Zwei Mal ODM - aber ist WebSphere ODM gleich ODM Enterprise?

Wissensbeitrag
Graue Türen und eine rote Tür zur Visualisierung von Einzigartigkeit

Die Umbenennung von Produkten stellt oft eine entscheidende Weiterentwicklung dar. Man möchte zeigen, dass die Änderungen zur letzten Version so groß sind, dass eine simple Versionsnummernänderung nicht ausreicht, um dieser gerecht zu werden. Oft möchte man auch deutlich machen, dass es sich nicht um eine reine Weiterentwicklung eines Produkts handelt, sondern die Einflüsse mehrerer Produkte zu einem neuen Produkt verschmolzen sind. In der Automobilbranche oder im IT-Bereich: Technologien verschiedener Produkte werden nicht selten zusammengeführt und in neuem Design mit einem neuen Namen präsentiert.

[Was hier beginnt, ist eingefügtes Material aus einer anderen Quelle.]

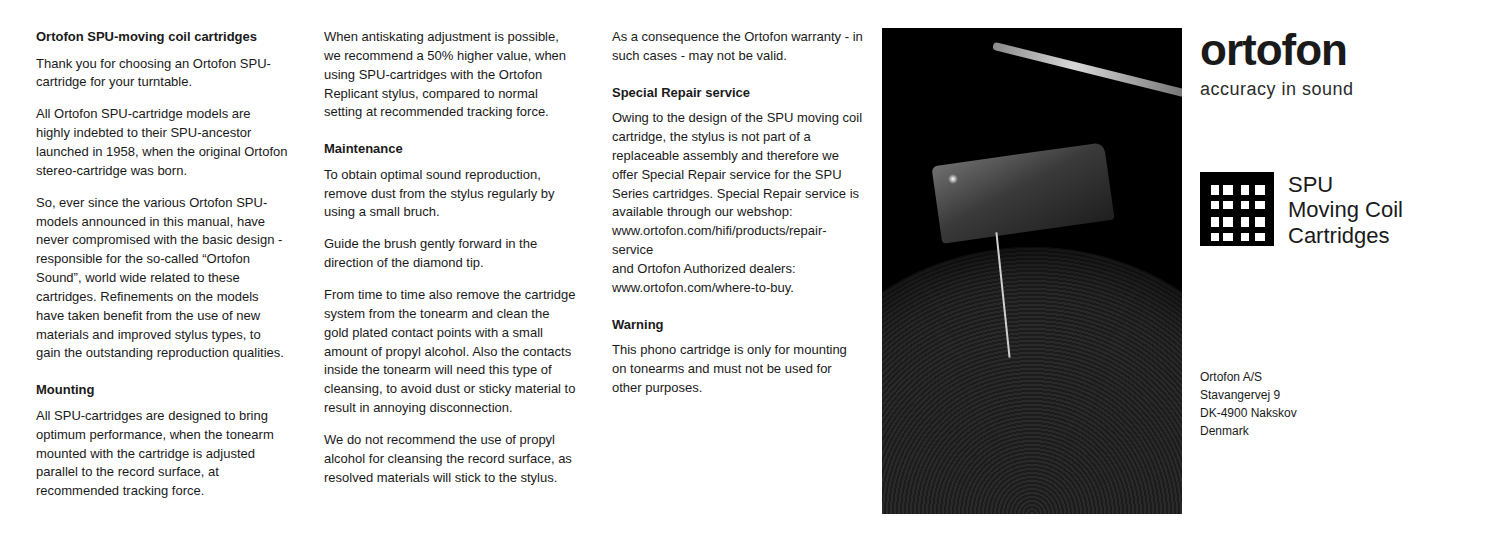Ortofon SPU-moving coil cartridges
Thank you for choosing an Ortofon SPU-cartridge for your turntable.
All Ortofon SPU-cartridge models are highly indebted to their SPU-ancestor launched in 1958, when the original Ortofon stereo-cartridge was born.
So, ever since the various Ortofon SPU-models announced in this manual, have never compromised with the basic design - responsible for the so-called “Ortofon Sound”, world wide related to these cartridges. Refinements on the models have taken benefit from the use of new materials and improved stylus types, to gain the outstanding reproduction qualities.
Mounting
All SPU-cartridges are designed to bring optimum performance, when the tonearm mounted with the cartridge is adjusted parallel to the record surface, at recommended tracking force.
When antiskating adjustment is possible, we recommend a 50% higher value, when using SPU-cartridges with the Ortofon Replicant stylus, compared to normal setting at recommended tracking force.
Maintenance
To obtain optimal sound reproduction, remove dust from the stylus regularly by using a small bruch.
Guide the brush gently forward in the direction of the diamond tip.
From time to time also remove the cartridge system from the tonearm and clean the gold plated contact points with a small amount of propyl alcohol. Also the contacts inside the tonearm will need this type of cleansing, to avoid dust or sticky material to result in annoying disconnection.
We do not recommend the use of propyl alcohol for cleansing the record surface, as resolved materials will stick to the stylus.
As a consequence the Ortofon warranty - in such cases - may not be valid.
Special Repair service
Owing to the design of the SPU moving coil cartridge, the stylus is not part of a replaceable assembly and therefore we offer Special Repair service for the SPU Series cartridges. Special Repair service is available through our webshop:
www.ortofon.com/hifi/products/repair-service
and Ortofon Authorized dealers:
www.ortofon.com/where-to-buy.
Warning
This phono cartridge is only for mounting on tonearms and must not be used for other purposes.
ortofon
accuracy in sound
SPU
Moving Coil
Cartridges
Ortofon A/S
Stavangervej 9
DK-4900 Nakskov
Denmark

Hinter einer solchen Zusammenführung stecken sicherlich lange, wohldurchdachte Überlegungen. Dennoch können Sie beim Anwender auch für Verwirrung sorgen, wie wir im IT-Bereich oft selbst feststellen. Unternehmensumstrukturierungen, Firmenkäufe oder eben das Einführen neuer Produktsparten führen oft zu einem hohen Klärungsbedürfnis auf Kundenseite.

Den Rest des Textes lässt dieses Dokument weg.